We uncover a lot about a congregation when we look for evidence about what is being strived after. We might look at the church budget and see how much money is being used to serve neighbors and the world, and how much goes to other “things.” We might check out the calendar to see where the congregation’s time is being spent. We might track the use of the building to see how the community is being served. We might ask worshippers how they see themselves continuing God’s work Monday-Friday.
I’ll let you consider your church on your own, and I’ll make it easy on us and tell you a story about another church. When Pastor Jeff and I are in Fargo for visits, meetings, or appointments, Pastor Jeff often plays noon basketball with a group of pastors, youth workers, professors, and other folks who can stand the company of those types of people. On certain days, they play at a church that has a gym.
This week, Pastor Jeff walked in to find three men arguing. The man with the complaint was in charge of the church finances and property. The other two were familiar with the church, but weren’t actually members or staff any longer. This one man was yelling at the two about how they shouldn’t be allowed to play basketball in the gym anymore. Earlier that week, someone was showering after basketball and somehow managed to bang a chip off the bathroom sink. The culprit had brought the chip up to the church office and explained the accident. The two men thought it seemed like an innocent accident, which could easily be fixed by having the chip reattached to the sink. Sure, there might be a little line around it, and it wouldn’t look perfect anymore, but it would still work just fine. But the one man thought the whole sink would have to be trashed and a new one purchased for upwards of $500, and since he was in charge of the budget, he knew that would put even more strain on their finances, and therefore, this whole basketball thing would just have to stop. It is just too costly and dangerous for the building. The two men tried to get the one to understand that this noon ball is an important ministry, a time when folks can burn off some energy, and share some concerns and prayers about their own lives. But sometimes it’s difficult to see the ministry for the dollar signs.

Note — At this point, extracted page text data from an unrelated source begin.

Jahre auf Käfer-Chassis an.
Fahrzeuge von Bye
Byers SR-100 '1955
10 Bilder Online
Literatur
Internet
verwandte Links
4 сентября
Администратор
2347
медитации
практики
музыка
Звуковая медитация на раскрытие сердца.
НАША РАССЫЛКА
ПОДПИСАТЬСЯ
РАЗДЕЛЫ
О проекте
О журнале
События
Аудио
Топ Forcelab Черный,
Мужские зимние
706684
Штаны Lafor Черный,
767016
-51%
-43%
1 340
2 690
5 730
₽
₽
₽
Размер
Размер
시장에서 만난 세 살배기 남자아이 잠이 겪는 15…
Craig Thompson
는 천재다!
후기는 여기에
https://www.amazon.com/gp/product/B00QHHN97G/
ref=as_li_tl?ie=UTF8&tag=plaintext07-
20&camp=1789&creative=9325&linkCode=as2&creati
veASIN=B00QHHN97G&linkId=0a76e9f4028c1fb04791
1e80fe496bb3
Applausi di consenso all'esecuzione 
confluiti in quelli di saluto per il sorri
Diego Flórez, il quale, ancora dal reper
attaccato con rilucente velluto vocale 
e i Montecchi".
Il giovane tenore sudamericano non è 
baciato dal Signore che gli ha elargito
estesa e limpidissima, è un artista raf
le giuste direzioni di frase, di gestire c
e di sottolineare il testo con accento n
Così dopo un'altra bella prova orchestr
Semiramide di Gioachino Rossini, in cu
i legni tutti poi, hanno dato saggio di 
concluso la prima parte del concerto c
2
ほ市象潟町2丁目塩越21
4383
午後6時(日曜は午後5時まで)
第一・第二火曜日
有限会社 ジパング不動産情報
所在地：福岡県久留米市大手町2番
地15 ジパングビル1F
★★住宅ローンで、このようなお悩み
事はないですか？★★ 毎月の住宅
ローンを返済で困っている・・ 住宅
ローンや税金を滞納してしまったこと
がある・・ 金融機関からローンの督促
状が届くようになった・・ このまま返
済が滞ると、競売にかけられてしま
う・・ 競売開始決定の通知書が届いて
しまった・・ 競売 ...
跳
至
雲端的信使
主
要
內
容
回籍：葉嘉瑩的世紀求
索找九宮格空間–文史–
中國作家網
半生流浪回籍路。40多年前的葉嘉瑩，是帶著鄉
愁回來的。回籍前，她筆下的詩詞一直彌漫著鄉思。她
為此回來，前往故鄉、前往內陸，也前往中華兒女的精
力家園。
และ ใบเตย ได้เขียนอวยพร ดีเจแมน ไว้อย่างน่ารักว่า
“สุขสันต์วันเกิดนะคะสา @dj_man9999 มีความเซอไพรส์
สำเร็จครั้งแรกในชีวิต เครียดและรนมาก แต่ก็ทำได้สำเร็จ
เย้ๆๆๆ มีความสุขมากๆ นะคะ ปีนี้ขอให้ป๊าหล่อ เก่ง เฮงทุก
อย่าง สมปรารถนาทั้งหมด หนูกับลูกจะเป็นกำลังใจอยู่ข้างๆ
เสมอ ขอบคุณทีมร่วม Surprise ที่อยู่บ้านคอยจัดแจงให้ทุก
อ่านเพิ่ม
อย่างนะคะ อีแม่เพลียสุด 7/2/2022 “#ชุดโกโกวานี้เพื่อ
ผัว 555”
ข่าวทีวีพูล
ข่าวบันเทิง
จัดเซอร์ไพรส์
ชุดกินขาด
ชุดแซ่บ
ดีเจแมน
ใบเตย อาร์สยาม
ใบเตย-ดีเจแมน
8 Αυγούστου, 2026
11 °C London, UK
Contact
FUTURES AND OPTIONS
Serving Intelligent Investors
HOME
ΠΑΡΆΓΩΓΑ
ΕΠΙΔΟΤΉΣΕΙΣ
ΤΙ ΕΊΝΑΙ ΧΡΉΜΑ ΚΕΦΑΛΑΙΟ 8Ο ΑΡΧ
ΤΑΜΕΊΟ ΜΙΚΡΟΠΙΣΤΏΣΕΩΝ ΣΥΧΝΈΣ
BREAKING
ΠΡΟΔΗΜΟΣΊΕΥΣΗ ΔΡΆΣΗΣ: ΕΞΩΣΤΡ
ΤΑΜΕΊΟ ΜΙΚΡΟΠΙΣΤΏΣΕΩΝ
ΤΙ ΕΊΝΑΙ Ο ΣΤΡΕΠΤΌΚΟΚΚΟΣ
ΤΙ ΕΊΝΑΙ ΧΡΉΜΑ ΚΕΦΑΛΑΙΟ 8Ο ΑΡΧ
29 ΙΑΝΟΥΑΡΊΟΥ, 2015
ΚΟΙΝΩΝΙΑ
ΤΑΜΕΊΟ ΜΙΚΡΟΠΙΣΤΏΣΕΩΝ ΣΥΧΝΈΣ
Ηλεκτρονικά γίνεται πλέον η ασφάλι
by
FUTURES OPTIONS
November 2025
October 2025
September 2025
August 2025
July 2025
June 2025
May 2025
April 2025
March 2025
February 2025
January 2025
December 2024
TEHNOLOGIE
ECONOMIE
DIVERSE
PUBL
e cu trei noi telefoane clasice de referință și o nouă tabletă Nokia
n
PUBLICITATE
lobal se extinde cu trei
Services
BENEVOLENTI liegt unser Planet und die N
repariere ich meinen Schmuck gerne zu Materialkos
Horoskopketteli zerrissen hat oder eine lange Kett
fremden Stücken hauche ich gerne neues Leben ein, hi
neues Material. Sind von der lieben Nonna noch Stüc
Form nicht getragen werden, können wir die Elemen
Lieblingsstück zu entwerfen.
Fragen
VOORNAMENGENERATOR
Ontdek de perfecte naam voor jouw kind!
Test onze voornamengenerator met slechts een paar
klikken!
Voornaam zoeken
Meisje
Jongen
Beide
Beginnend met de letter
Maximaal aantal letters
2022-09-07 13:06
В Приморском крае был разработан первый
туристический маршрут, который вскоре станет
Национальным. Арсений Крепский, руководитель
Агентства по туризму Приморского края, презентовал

I think it’s pretty easy to write the angry man’s concerns off as an overreaction. It’s easy because it’s not my church, or my budget. But I’m sure we can all think of ways that finances or people’s status as givers have affected how decisions about ministry are made.
Jesus has a promise to comfort those of us who are prone to worry, to care about food, drink, and clothing, or who appreciate budgets and hard work a bit too much. He says, “your heavenly Father knows that you need all these things… all these things will be given to you as well.” (Matt 6:32b, 33b)
That’s an amazing promise- everything we need is a gift from God. It’s also a sharp reminder that puts us in our place- we’re not the ones who create and sustain life. That’s God’s job. God is the one who gives us- and the sparrows and the lilies- life, and who keeps our lives each day. God is the only one who will be able to give us eternal life after we die. No matter how hard we work, or how hard we worry, we can’t create all these things, we can’t create life, from nothing. It all comes from God, who is happy to give us what we need.